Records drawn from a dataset
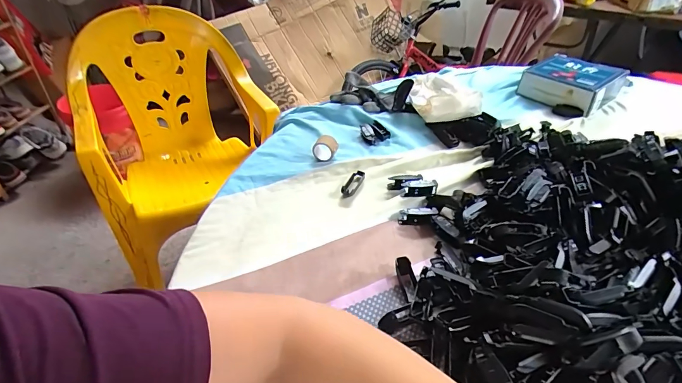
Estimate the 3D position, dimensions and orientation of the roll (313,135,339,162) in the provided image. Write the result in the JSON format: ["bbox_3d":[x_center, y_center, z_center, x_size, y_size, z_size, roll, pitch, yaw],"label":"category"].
[{"bbox_3d":[-0.023,-0.064,0.571,0.031,0.032,0.029,0,40,0],"label":"roll"}]

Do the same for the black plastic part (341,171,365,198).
[{"bbox_3d":[0.017,-0.011,0.526,0.022,0.007,0.058,16,43,17],"label":"black plastic part"}]

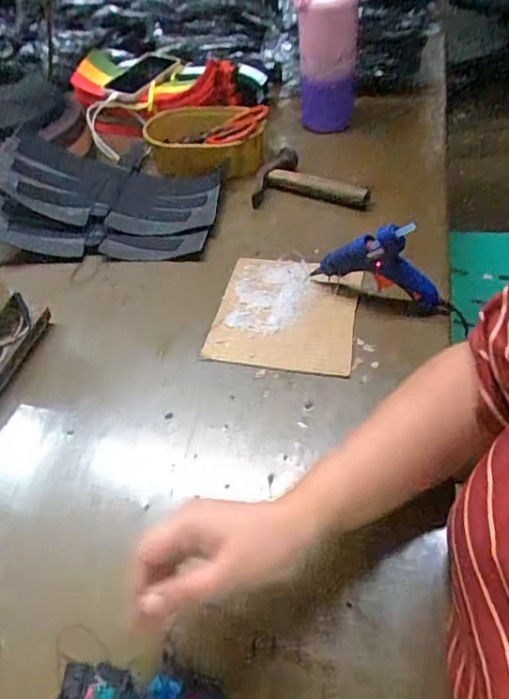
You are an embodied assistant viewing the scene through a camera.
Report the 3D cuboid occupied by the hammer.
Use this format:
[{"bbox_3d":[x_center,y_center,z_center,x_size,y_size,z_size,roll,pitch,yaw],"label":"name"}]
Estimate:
[{"bbox_3d":[0.089,-0.242,0.798,0.167,0.053,0.109,6,49,12],"label":"hammer"}]

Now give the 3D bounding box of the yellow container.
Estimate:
[{"bbox_3d":[-0.088,-0.345,0.879,0.203,0.074,0.192,-4,47,5],"label":"yellow container"}]

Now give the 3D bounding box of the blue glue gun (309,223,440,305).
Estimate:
[{"bbox_3d":[0.137,-0.101,0.589,0.138,0.086,0.026,8,49,16],"label":"blue glue gun"}]

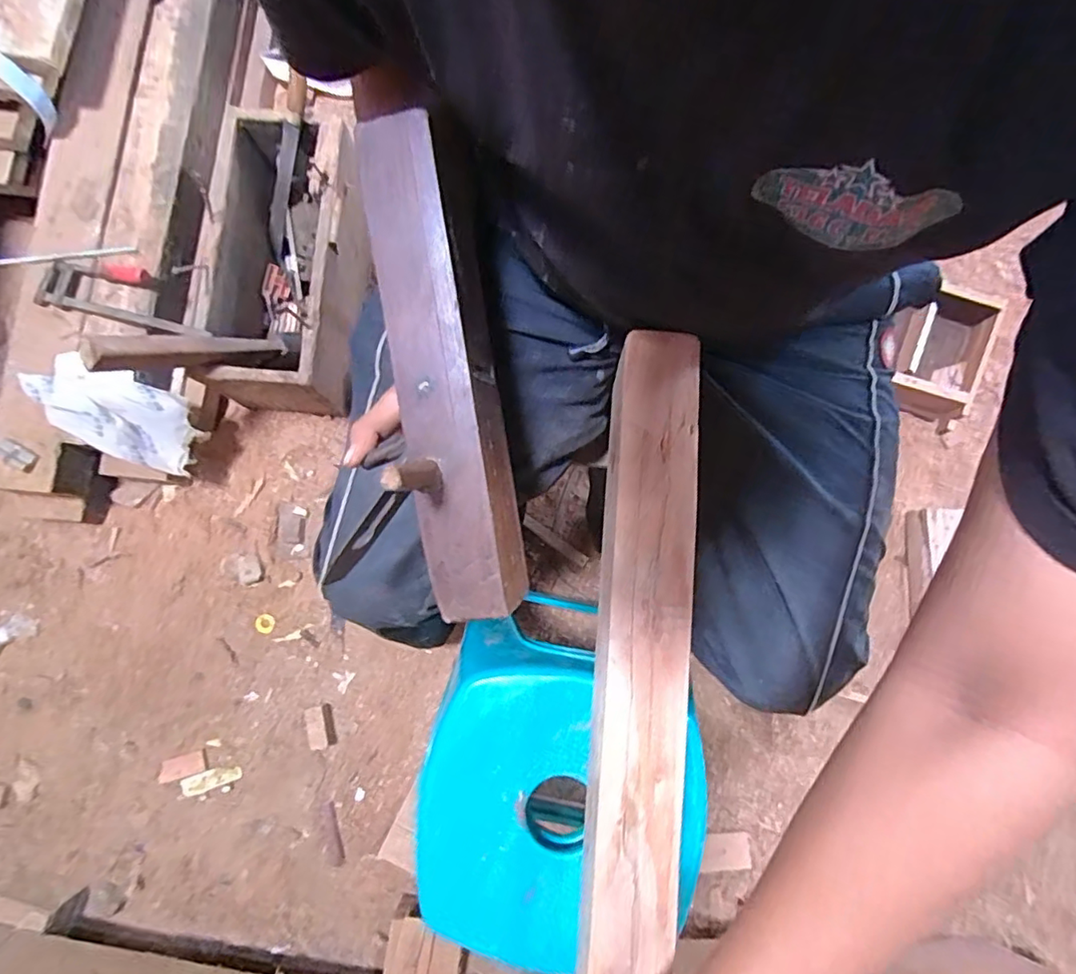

**Work to complete**
Total lines with "bounding" in the records above: report that figure alone.

**Finished task**
2